Record excerpts:
# # # # #
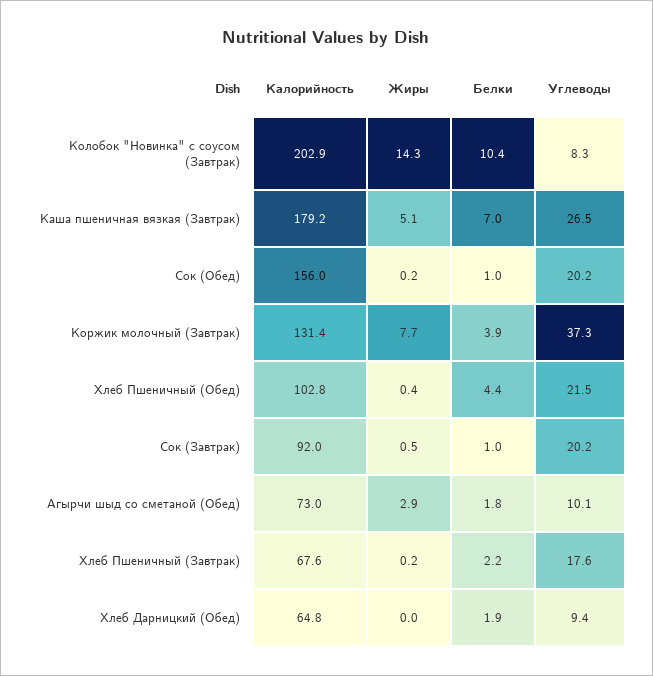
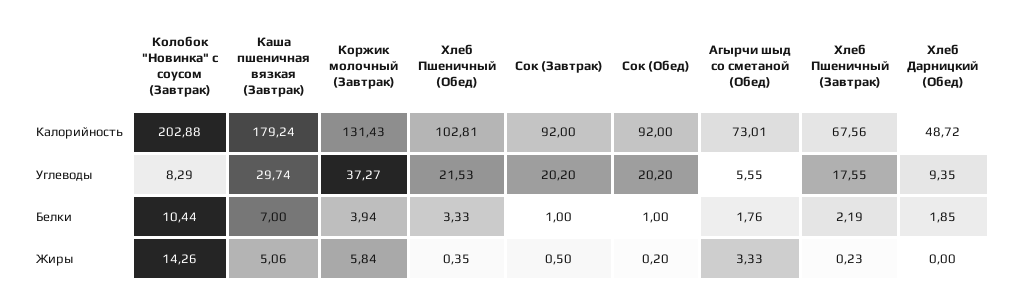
  {
    "Калорийность": {
      "Колобок \"Новинка\" с соусом (Завтрак)": 202.88,
      "Каша пшеничная вязкая (Завтрак)": 179.24,
-     "Сок (Обед)": 156,
+     "Сок (Обед)": 92,
      "Коржик молочный (Завтрак)": 131.43,
      "Хлеб Пшеничный (Обед)": 102.81,
      "Сок (Завтрак)": 92,
      "Агырчи шыд со сметаной (Обед)": 73.01,
      "Хлеб Пшеничный (Завтрак)": 67.56,
-     "Хлеб Дарницкий (Обед)": 64.8
+     "Хлеб Дарницкий (Обед)": 48.72
    },
    "Жиры": {
      "Колобок \"Новинка\" с соусом (Завтрак)": 14.26,
      "Каша пшеничная вязкая (Завтрак)": 5.06,
      "Сок (Обед)": 0.2,
-     "Коржик молочный (Завтрак)": 7.7,
+     "Коржик молочный (Завтрак)": 5.84,
      "Хлеб Пшеничный (Обед)": 0.35,
      "Сок (Завтрак)": 0.5,
-     "Агырчи шыд со сметаной (Обед)": 2.9,
+     "Агырчи шыд со сметаной (Обед)": 3.33,
      "Хлеб Пшеничный (Завтрак)": 0.23,
      "Хлеб Дарницкий (Обед)": 0
    },
    "Белки": {
      "Колобок \"Новинка\" с соусом (Завтрак)": 10.44,
      "Каша пшеничная вязкая (Завтрак)": 7,
      "Сок (Обед)": 1,
      "Коржик молочный (Завтрак)": 3.94,
-     "Хлеб Пшеничный (Обед)": 4.4,
+     "Хлеб Пшеничный (Обед)": 3.33,
      "Сок (Завтрак)": 1,
      "Агырчи шыд со сметаной (Обед)": 1.76,
      "Хлеб Пшеничный (Завтрак)": 2.19,
      "Хлеб Дарницкий (Обед)": 1.85
    },
    "Углеводы": {
      "Колобок \"Новинка\" с соусом (Завтрак)": 8.29,
-     "Каша пшеничная вязкая (Завтрак)": 26.5,
+     "Каша пшеничная вязкая (Завтрак)": 29.74,
      "Сок (Обед)": 20.2,
      "Коржик молочный (Завтрак)": 37.27,
      "Хлеб Пшеничный (Обед)": 21.53,
      "Сок (Завтрак)": 20.2,
-     "Агырчи шыд со сметаной (Обед)": 10.1,
+     "Агырчи шыд со сметаной (Обед)": 5.55,
      "Хлеб Пшеничный (Завтрак)": 17.55,
      "Хлеб Дарницкий (Обед)": 9.35
    }
  }

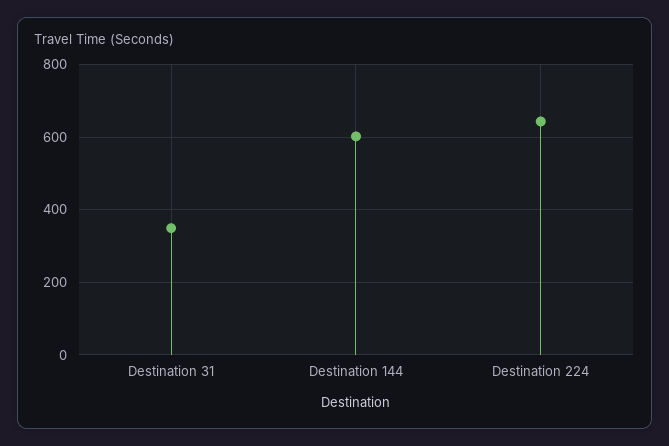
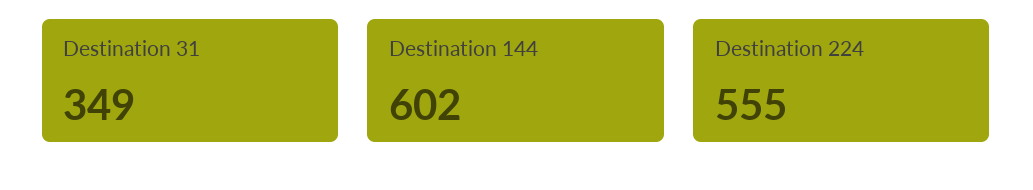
  {
    "Destination 31": 349,
    "Destination 144": 602,
-   "Destination 224": 640
+   "Destination 224": 555
  }

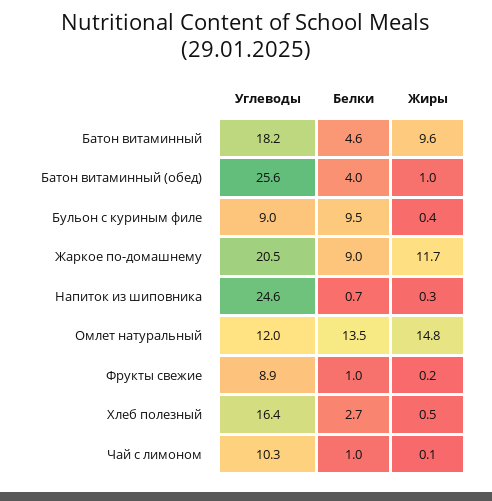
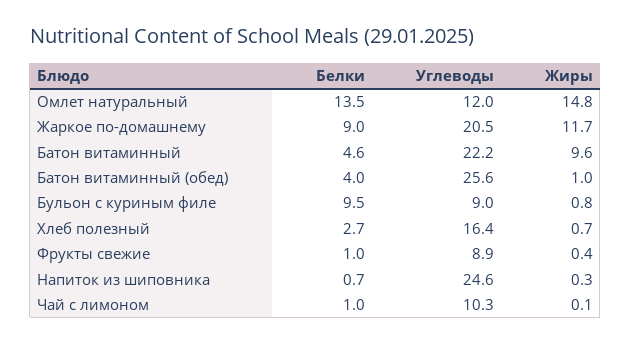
  {
    "Углеводы": {
-     "Батон витаминный": 18.2,
+     "Батон витаминный": 22.2,
      "Батон витаминный (обед)": 25.6,
      "Бульон с куриным филе": 9,
      "Жаркое по-домашнему": 20.5,
      "Напиток из шиповника": 24.6,
      "Омлет натуральный": 12,
      "Фрукты свежие": 8.9,
      "Хлеб полезный": 16.4,
      "Чай с лимоном": 10.3
    },
    "Белки": {
      "Батон витаминный": 4.6,
      "Батон витаминный (обед)": 4,
      "Бульон с куриным филе": 9.5,
      "Жаркое по-домашнему": 9,
      "Напиток из шиповника": 0.7,
      "Омлет натуральный": 13.5,
      "Фрукты свежие": 1,
      "Хлеб полезный": 2.7,
      "Чай с лимоном": 1
    },
    "Жиры": {
      "Батон витаминный": 9.6,
      "Батон витаминный (обед)": 1,
-     "Бульон с куриным филе": 0.4,
+     "Бульон с куриным филе": 0.8,
      "Жаркое по-домашнему": 11.7,
      "Напиток из шиповника": 0.3,
      "Омлет натуральный": 14.8,
-     "Фрукты свежие": 0.2,
+     "Фрукты свежие": 0.4,
-     "Хлеб полезный": 0.5,
+     "Хлеб полезный": 0.7,
      "Чай с лимоном": 0.1
    }
  }

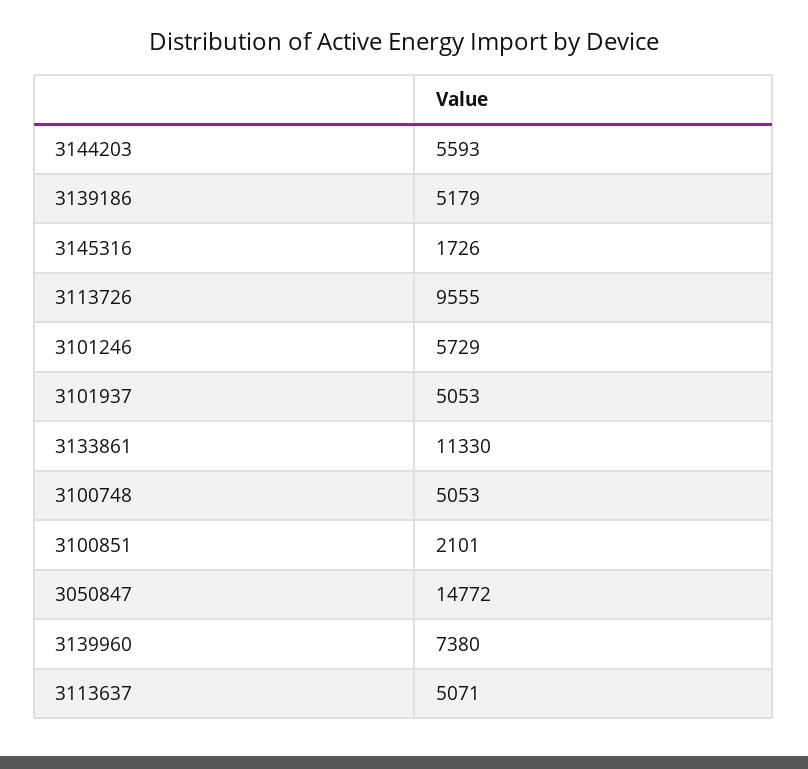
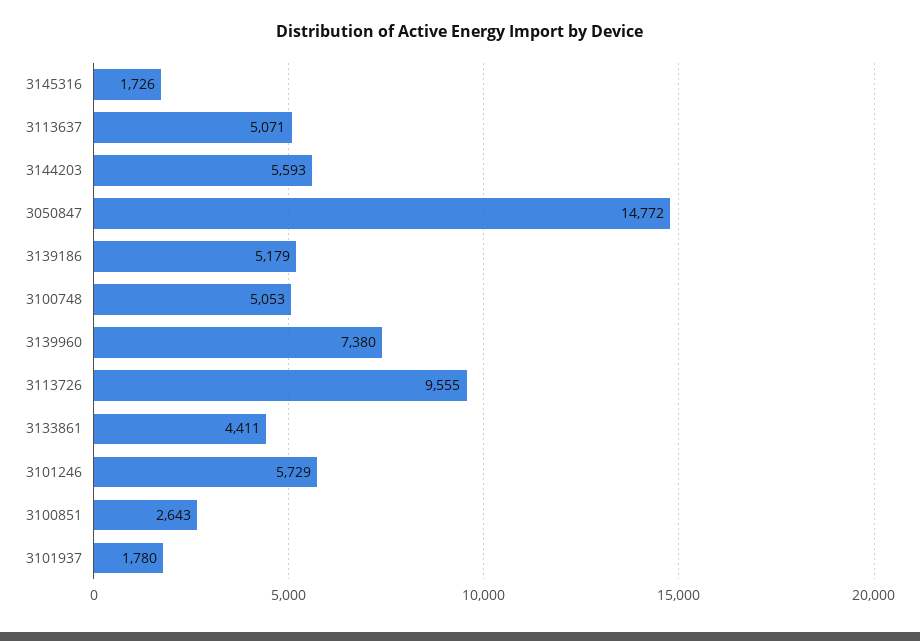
  {
    "3144203": 5593,
    "3139186": 5179,
    "3145316": 1726,
    "3113726": 9555,
    "3101246": 5729,
-   "3101937": 5053,
+   "3101937": 1780,
-   "3133861": 11330,
+   "3133861": 4411,
    "3100748": 5053,
-   "3100851": 2101,
+   "3100851": 2643,
    "3050847": 14772,
    "3139960": 7380,
    "3113637": 5071
  }

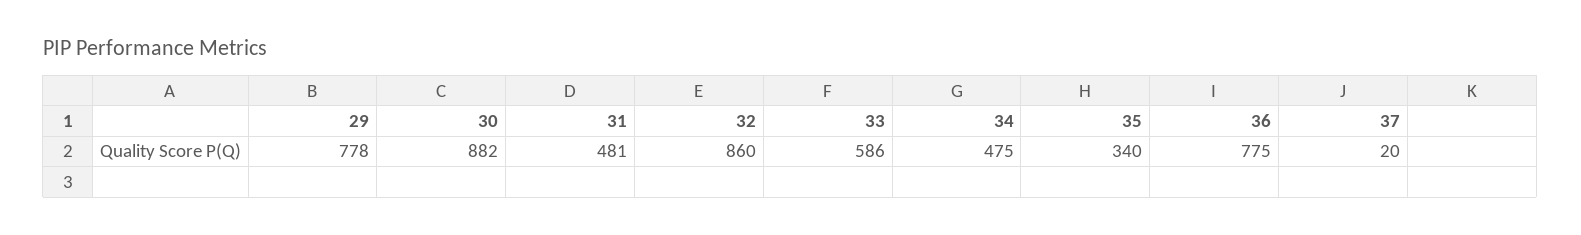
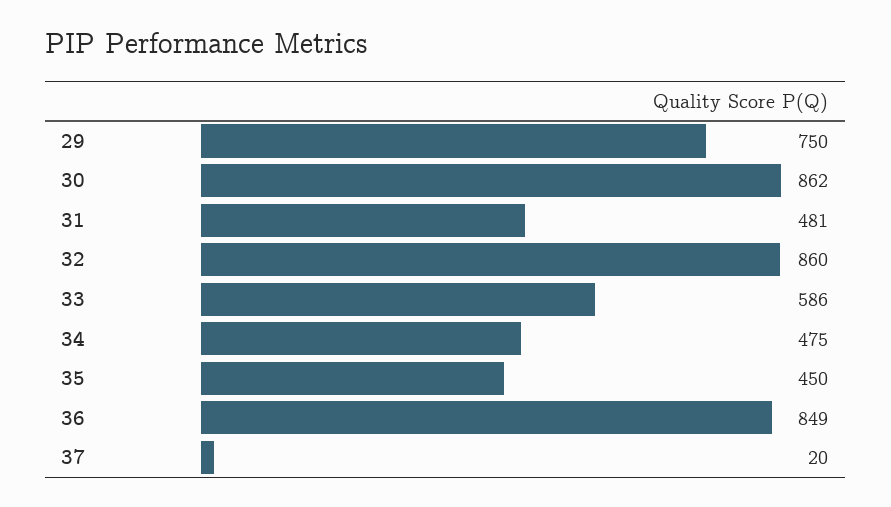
  {
-   "29": 778,
+   "29": 750,
-   "30": 882,
+   "30": 862,
    "31": 481,
    "32": 860,
    "33": 586,
    "34": 475,
-   "35": 340,
+   "35": 450,
-   "36": 775,
+   "36": 849,
    "37": 20
  }

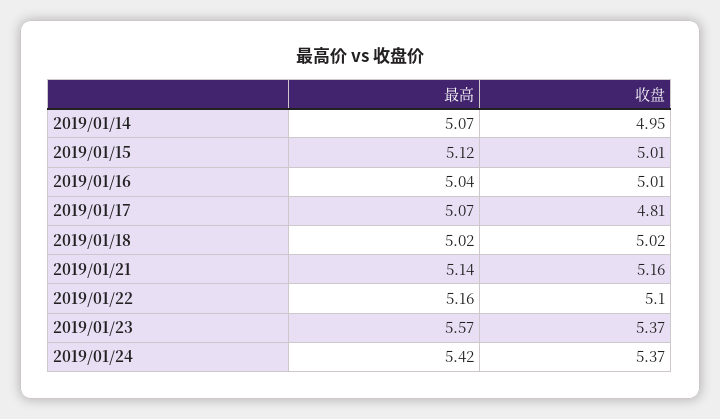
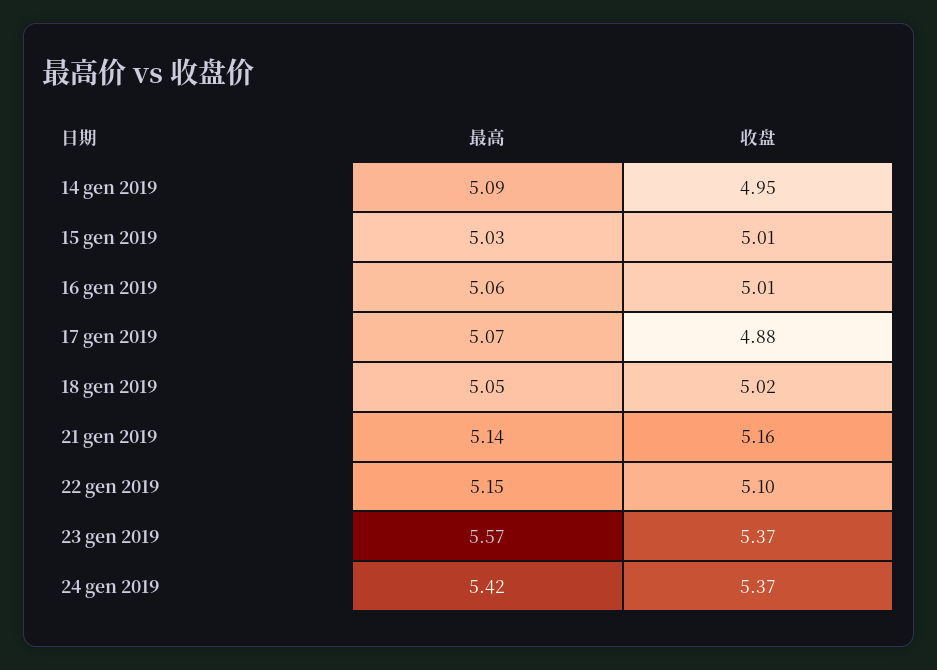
  {
    "最高": {
-     "2019/01/14": 5.07,
+     "2019/01/14": 5.09,
-     "2019/01/15": 5.12,
+     "2019/01/15": 5.03,
-     "2019/01/16": 5.04,
+     "2019/01/16": 5.06,
      "2019/01/17": 5.07,
-     "2019/01/18": 5.02,
+     "2019/01/18": 5.05,
      "2019/01/21": 5.14,
-     "2019/01/22": 5.16,
+     "2019/01/22": 5.15,
      "2019/01/23": 5.57,
      "2019/01/24": 5.42
    },
    "收盘": {
      "2019/01/14": 4.95,
      "2019/01/15": 5.01,
      "2019/01/16": 5.01,
-     "2019/01/17": 4.81,
+     "2019/01/17": 4.88,
      "2019/01/18": 5.02,
      "2019/01/21": 5.16,
      "2019/01/22": 5.1,
      "2019/01/23": 5.37,
      "2019/01/24": 5.37
    }
  }

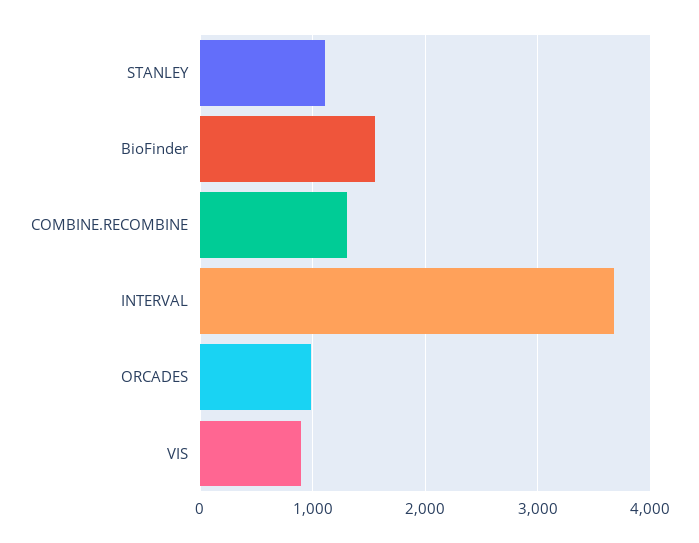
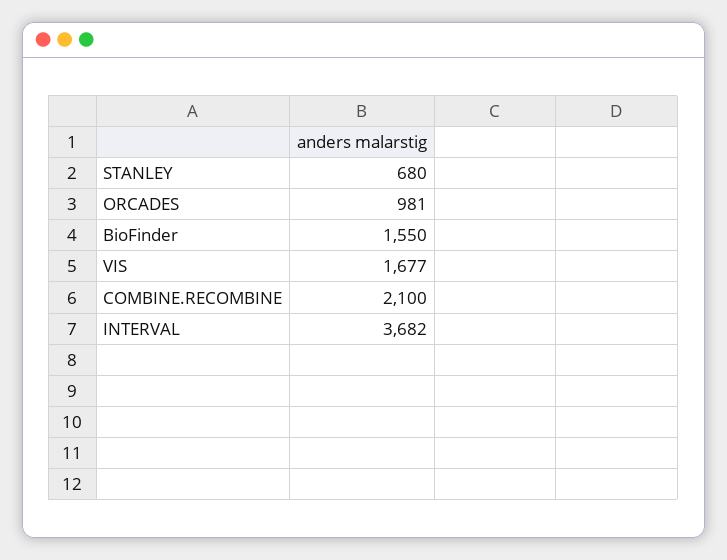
  {
-   "STANLEY": 1100,
+   "STANLEY": 680,
    "BioFinder": 1550,
-   "COMBINE.RECOMBINE": 1300,
+   "COMBINE.RECOMBINE": 2100,
    "INTERVAL": 3682,
    "ORCADES": 981,
-   "VIS": 900
+   "VIS": 1677
  }

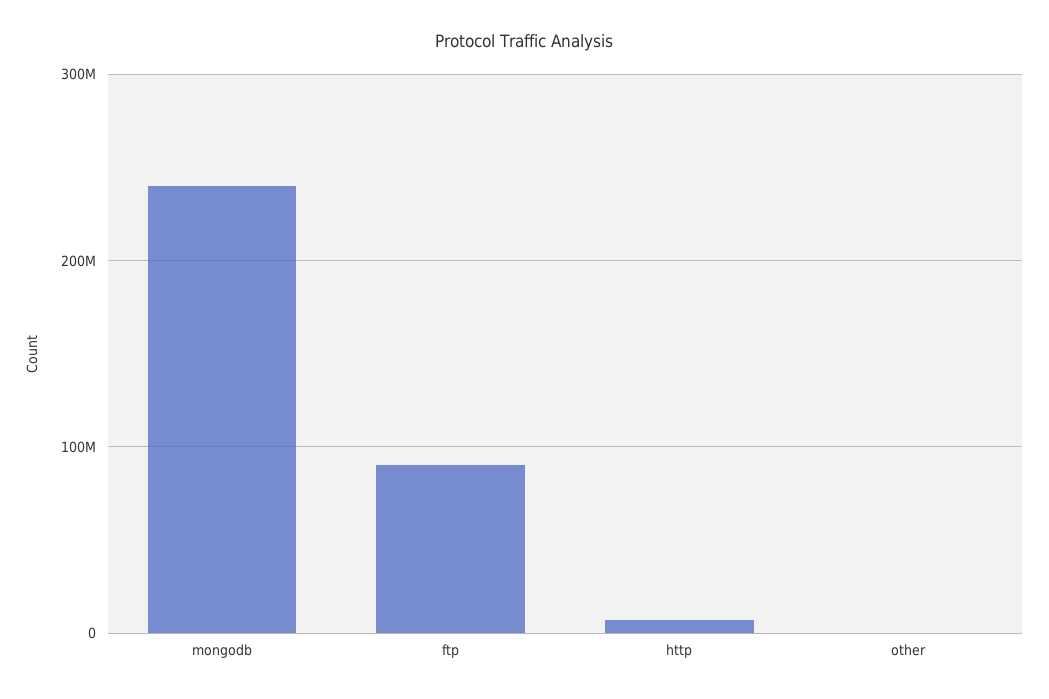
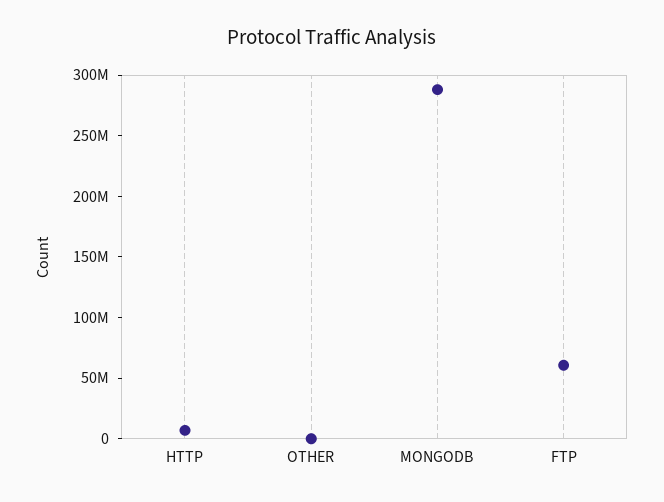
  {
-   "mongodb": 240000000,
+   "mongodb": 290000000,
-   "ftp": 90000000,
+   "ftp": 60000000,
    "http": 10000000,
    "other": 0
  }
# # # # #
What to do: Looking through the data above, copy out each line in which the string "Бульон" occurs.

Answer section:
      "Бульон с куриным филе": 9,
      "Бульон с куриным филе": 9.5,
-     "Бульон с куриным филе": 0.4,
+     "Бульон с куриным филе": 0.8,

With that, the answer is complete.